We may, however also find the unit angular vector [e_θ] by taking the partial derivative of the position vector [r] (using (3)) with respect to angular displacement whilst holding radius constant, then dividing out it's magnitude as follows:
[e_θ] = (∂[r]/∂θ) / |∂[r]/∂θ|
=> ∂[r]/∂θ = ∂(rcos(θ)[e_x] + rsin(θ)[e_y])/∂θ = -rsin(θ)[e_x] + rcos(θ)[e_y]
=> |∂[r]/∂θ| = √( (∂[r]/∂θ).(∂[r]/∂θ) ) = √(r^2(sin^2(θ) + cos^2(θ))) = r
=> [e_θ] = -sin(θ)[e_x] + cos(θ)[e_y] (6)
It may seem obvious that [e_r] and [e_θ] are perpendicular but we may prove it with the help of (4) and (6):
[e_r].[e_θ] = (cos(θ)[e_x] + sin(θ)[e_y]).(-sin(θ)[e_x] + cos(θ)[e_y])
=> [e_r].[e_θ] = -cos(θ)sin(θ) + sin(θ)cos(θ)
=> [e_r].[e_θ] = 0 (7)
Now we can express the velocity [v] = d[r]/dt in polar coordinates:
[v] = d[r]/dt = d(r*[e_r]) = (dr/dt)*[e_r] + r(d[e_r]/dt) (8)
From (4). Now we may also find d[e_r]/dt:
d[e_r]/dt = (∂[e_r]/∂r)(dr/dt) + (∂[e_r]/∂θ)(dθ/dt) (9)
Using (4) and (6). But of course from (4):
∂[e_r]/∂r = 0 (10)
and
∂[e_r]/∂θ = -sin(θ)[e_x] + cos(θ)[e_y] = [e_θ] (11)
call the angular speed ω = dθ/dt and use (10) and (11) so that (9) becomes:
d[e_r]/dt = ω[e_θ] (12)
Now put (12) into (8):
[v] = (dr/dt)[e_r] + rω[e_θ] (13)
So (13) is our expression for the velocity at a point P using the polar basis vectors [e_r] and [e_θ]. (5) is the expression for the position vector of point P using the same polar basis. Therefore we may take the dot product [r].[v] using (5) and (13) to give:
[r].[v] = (r[e_r]).((dr/dt)[e_r] + rω[e_θ])
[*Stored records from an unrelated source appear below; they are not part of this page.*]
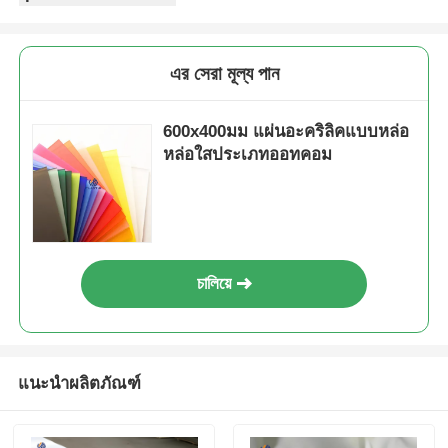
এর সেরা মূল্য পান
600x400มม แผ่นอะคริลิคแบบหล่อ
หล่อใสประเภทออทคอม
চালিয়ে
แนะนำผลิตภัณฑ์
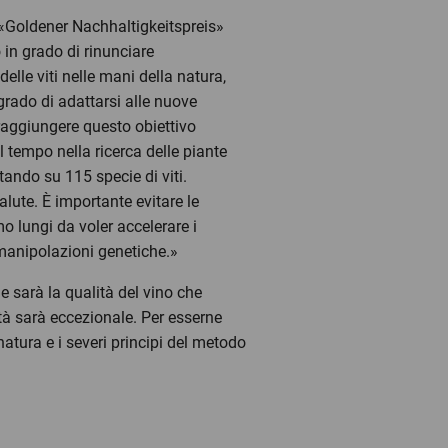
 «Goldener Nachhaltigkeitspreis»
 in grado di rinunciare
elle viti nelle mani della natura,
grado di adattarsi alle nuove
 raggiungere questo obiettivo
 tempo nella ricerca delle piante
ando su 115 specie di viti.
salute. È importante evitare le
mo lungi da voler accelerare i
a manipolazioni genetiche.»
 sarà la qualità del vino che
tà sarà eccezionale. Per esserne
atura e i severi principi del metodo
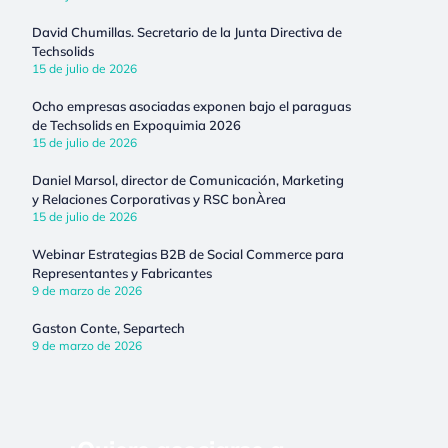
David Chumillas. Secretario de la Junta Directiva de
Techsolids
15 de julio de 2026
Ocho empresas asociadas exponen bajo el paraguas
de Techsolids en Expoquimia 2026
15 de julio de 2026
Daniel Marsol, director de Comunicación, Marketing
y Relaciones Corporativas y RSC bonÀrea
15 de julio de 2026
Webinar Estrategias B2B de Social Commerce para
Representantes y Fabricantes
9 de marzo de 2026
Gaston Conte, Separtech
9 de marzo de 2026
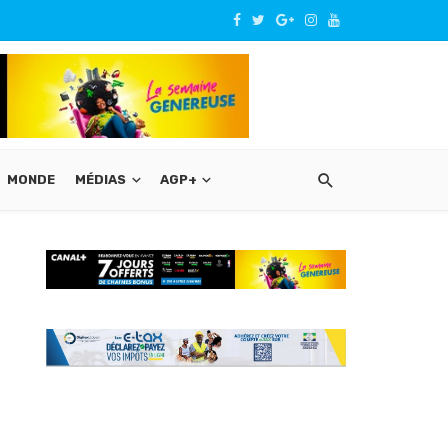
MONDE
MÉDIAS
AGP+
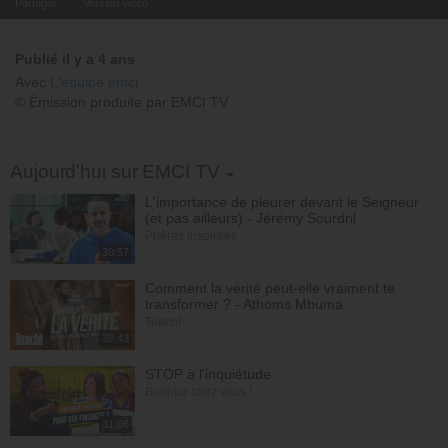
Partager
Version video
Publié il y a 4 ans
Avec
L'équipe emci
© Émission produite par EMCI TV
Toggle Dropdown
Aujourd'hui sur EMCI TV
L'importance de pleurer devant le Seigneur
(et pas ailleurs) - Jérémy Sourdril
Prières inspirées
30:57
Comment la vérité peut-elle vraiment te
transformer ? - Athoms Mbuma
Teach!
28:43
STOP à l'inquiétude
Bonjour chez vous !
31:06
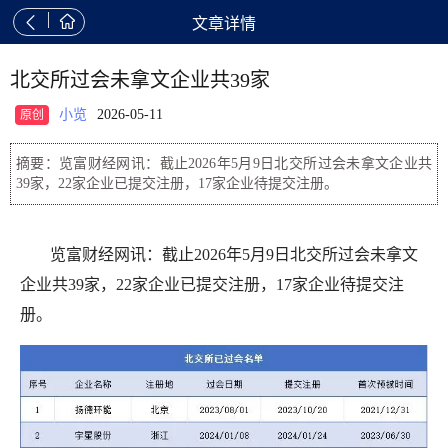


文章详情
北交所过会未拿文企业共39家
小览
2026-05-11
原创
摘要：览富财经网讯：截止2026年5月9日北交所过会未拿文企业共
39家，22家企业已提交注册，17家企业待提交注册。
览富财经网讯：截止2026年5月9日北交所过会未拿文
企业共39家，22家企业已提交注册，17家企业待提交注
册。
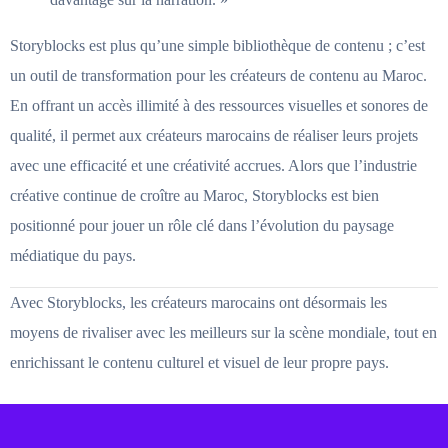
Storyblocks est plus qu’une simple bibliothèque de contenu ; c’est
un outil de transformation pour les créateurs de contenu au Maroc.
En offrant un accès illimité à des ressources visuelles et sonores de
qualité, il permet aux créateurs marocains de réaliser leurs projets
avec une efficacité et une créativité accrues. Alors que l’industrie
créative continue de croître au Maroc, Storyblocks est bien
positionné pour jouer un rôle clé dans l’évolution du paysage
médiatique du pays.
Avec Storyblocks, les créateurs marocains ont désormais les
moyens de rivaliser avec les meilleurs sur la scène mondiale, tout en
enrichissant le contenu culturel et visuel de leur propre pays.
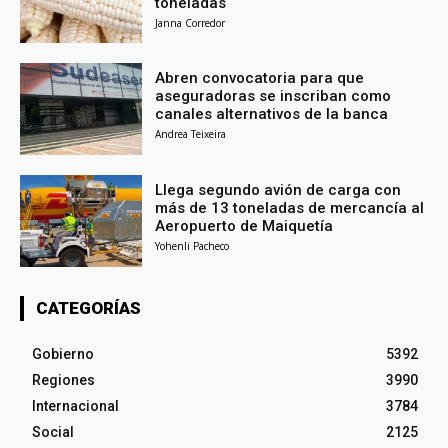
toneladas
Janna Corredor
Abren convocatoria para que
aseguradoras se inscriban como
canales alternativos de la banca
Andrea Teixeira
Llega segundo avión de carga con
más de 13 toneladas de mercancía al
Aeropuerto de Maiquetía
Yohenli Pacheco
CATEGORÍAS
Gobierno
5392
Regiones
3990
Internacional
3784
Social
2125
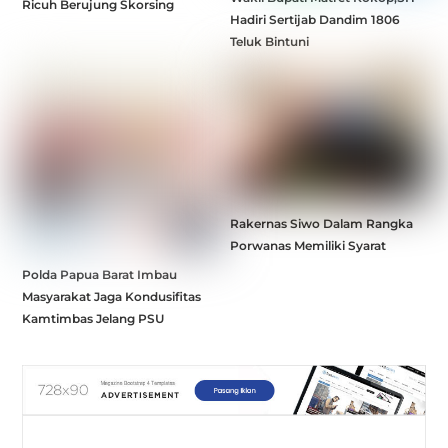
Ricuh Berujung Skorsing
Hadiri Sertijab Dandim 1806
Teluk Bintuni
Rakernas Siwo Dalam Rangka
Porwanas Memiliki Syarat
Polda Papua Barat Imbau
Masyarakat Jaga Kondusifitas
Kamtimbas Jelang PSU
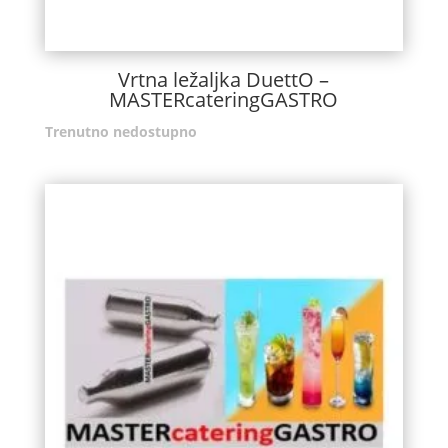
Vrtna ležaljka DuettO –
MASTERcateringGASTRO
Trenutno nedostupno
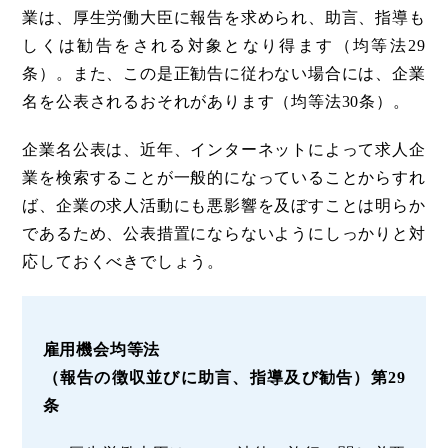
業は、厚生労働大臣に報告を求められ、助言、指導も
しくは勧告をされる対象となり得ます（均等法29
条）。また、この是正勧告に従わない場合には、企業
名を公表されるおそれがあります（均等法30条）。
企業名公表は、近年、インターネットによって求人企
業を検索することが一般的になっていることからすれ
ば、企業の求人活動にも悪影響を及ぼすことは明らか
であるため、公表措置にならないようにしっかりと対
応しておくべきでしょう。
雇用機会均等法
（報告の徴収並びに助言、指導及び勧告）第29
条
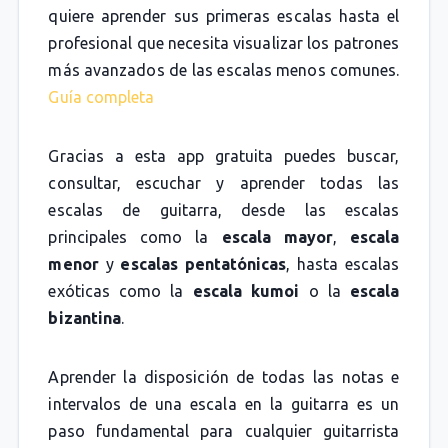
quiere aprender sus primeras escalas hasta el
profesional que necesita visualizar los patrones
más avanzados de las escalas menos comunes.
Guía completa
Gracias a esta app gratuita puedes buscar,
consultar, escuchar y aprender todas las
escalas de guitarra, desde las escalas
principales como la
escala mayor
,
escala
menor
y
escalas pentatónicas
, hasta escalas
exóticas como la
escala kumoi
o la
escala
bizantina
.
Aprender la disposición de todas las notas e
intervalos de una escala en la guitarra es un
paso fundamental para cualquier guitarrista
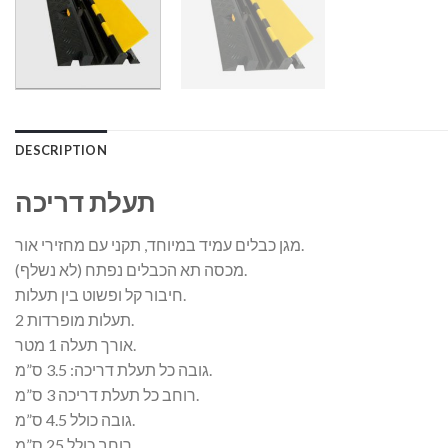
DESCRIPTION
תעלת דריכה
מגן כבלים עמיד במיוחד, תקני עם מחזירי אור.
מכסה תא הכבלים נפתח (לא נשלף).
חיבור קל ופשוט בין תעלות.
2 תעלות מופרדות.
אורך תעלה 1 מטר.
גובה כל תעלת דריכה: 3.5 ס”מ.
רוחב כל תעלת דריכה 3 ס”מ.
גובה כולל 4.5 ס”מ.
רוחב כולל 25 ס”מ.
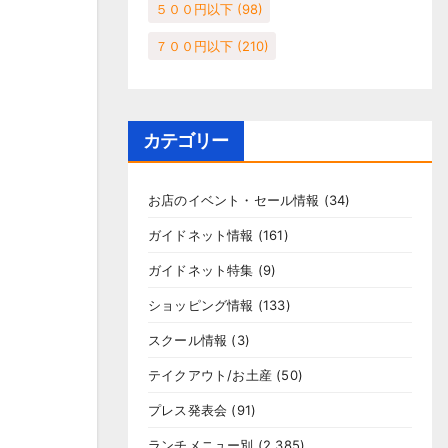
５００円以下
(98)
７００円以下
(210)
カテゴリー
お店のイベント・セール情報
(34)
ガイドネット情報
(161)
ガイドネット特集
(9)
ショッピング情報
(133)
スクール情報
(3)
テイクアウト/お土産
(50)
プレス発表会
(91)
ランチメニュー別
(2,385)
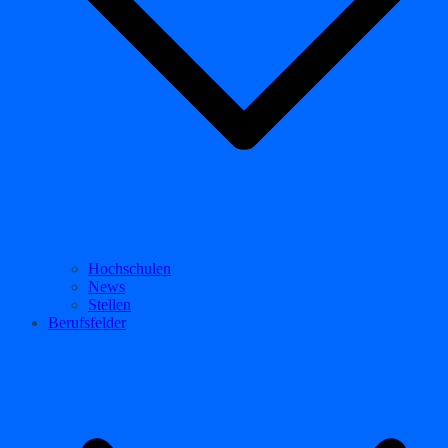
Hochschulen
News
Stellen
Berufsfelder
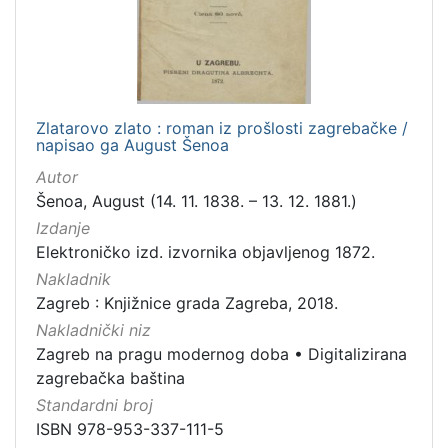
Zlatarovo zlato : roman iz prošlosti zagrebačke /
napisao ga August Šenoa
Autor
Šenoa, August (14. 11. 1838. – 13. 12. 1881.)
Izdanje
Elektroničko izd. izvornika objavljenog 1872.
Nakladnik
Zagreb : Knjižnice grada Zagreba, 2018.
Nakladnički niz
Zagreb na pragu modernog doba
•
Digitalizirana
zagrebačka baština
Standardni broj
ISBN 978-953-337-111-5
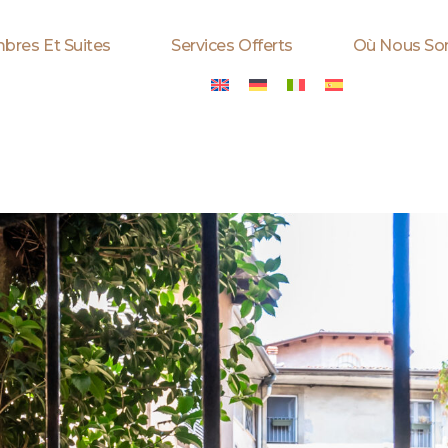
bres Et Suites
Services Offerts
Où Nous S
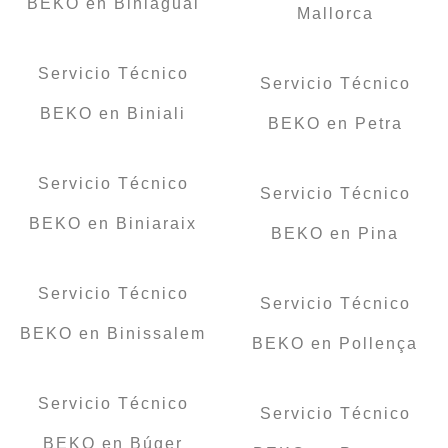
BEKO en Biniagual
Mallorca
Servicio Técnico
Servicio Técnico
BEKO en Biniali
BEKO en Petra
Servicio Técnico
Servicio Técnico
BEKO en Biniaraix
BEKO en Pina
Servicio Técnico
Servicio Técnico
BEKO en Binissalem
BEKO en Pollença
Servicio Técnico
Servicio Técnico
BEKO en Búger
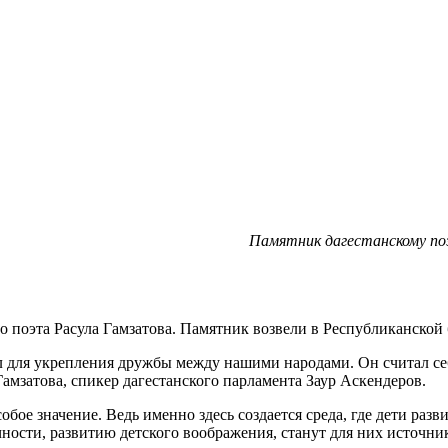
Памятник дагестанскому по
 поэта Расула Гамзатова. Памятник возвели в Республиканской 
ал для укрепления дружбы между нашими народами. Он считал себ
амзатова, спикер дагестанского парламента Заур Аскендеров.
обое значение. Ведь именно здесь создается среда, где дети раз
ости, развитию детского воображения, станут для них источни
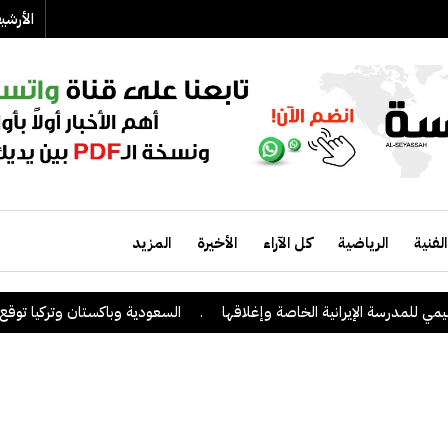
الأرش
الفنية
الرياضية
كل الآراء
الأخيرة
المزيد
لمدرسة الإيرانية الخاصة وإغلاقها
.
السعودية وباكستان وتركيا توقع على ا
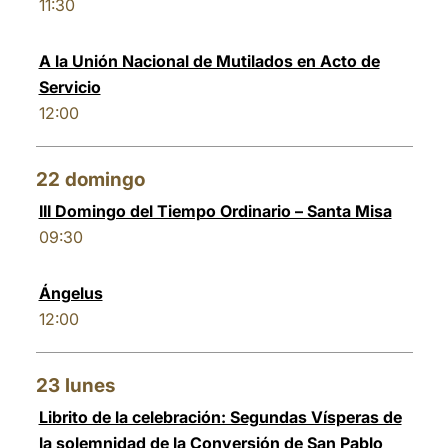
11:30
A la Unión Nacional de Mutilados en Acto de
Servicio
12:00
22
domingo
III Domingo del Tiempo Ordinario – Santa Misa
09:30
Ángelus
12:00
23
lunes
Librito de la celebración: Segundas Vísperas de
la solemnidad de la Conversión de San Pablo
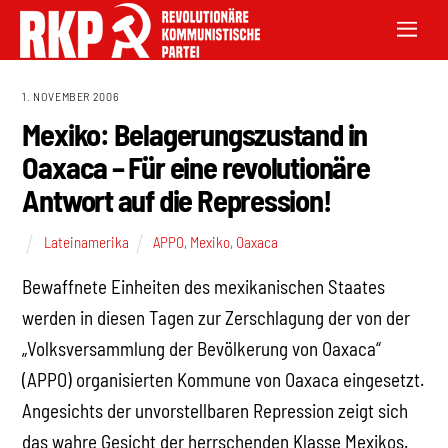
1. NOVEMBER 2006
Mexiko: Belagerungszustand in
Oaxaca – Für eine revolutionäre
Antwort auf die Repression!
Lateinamerika
APPO
,
Mexiko
,
Oaxaca
Bewaffnete Einheiten des mexikanischen Staates
werden in diesen Tagen zur Zerschlagung der von der
„Volksversammlung der Bevölkerung von Oaxaca“
(APPO) organisierten Kommune von Oaxaca eingesetzt.
Angesichts der unvorstellbaren Repression zeigt sich
das wahre Gesicht der herrschenden Klasse Mexikos.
=>[r].[v] = r(dr/dt)([e_r].[e_r]) + r^2ω([e_r].[e_θ])
And from (7) along with the fact that [e_r].[e_r] = |[e_r]|^2 = 1 (which is obvious from (4)) we have:
[r].[v] = r(dr/dt) (14)
As you say in the question. Notice that I have mentioned nothing of planets, I have simply expressed position vector [r] and velocity vector [v] at a point P(x,y) or (r,θ) in polar coordinates. So (14) is true regardless of the scenario. As the other answers here say, the orbit of planet is ALWAYS elliptical. In high school physics we tend to approximate to a circle but there is always some orbit eccentricity no matter how small. Thus dr/dt ≠ 0 for planetary orbits ever in reality, only in simplified models.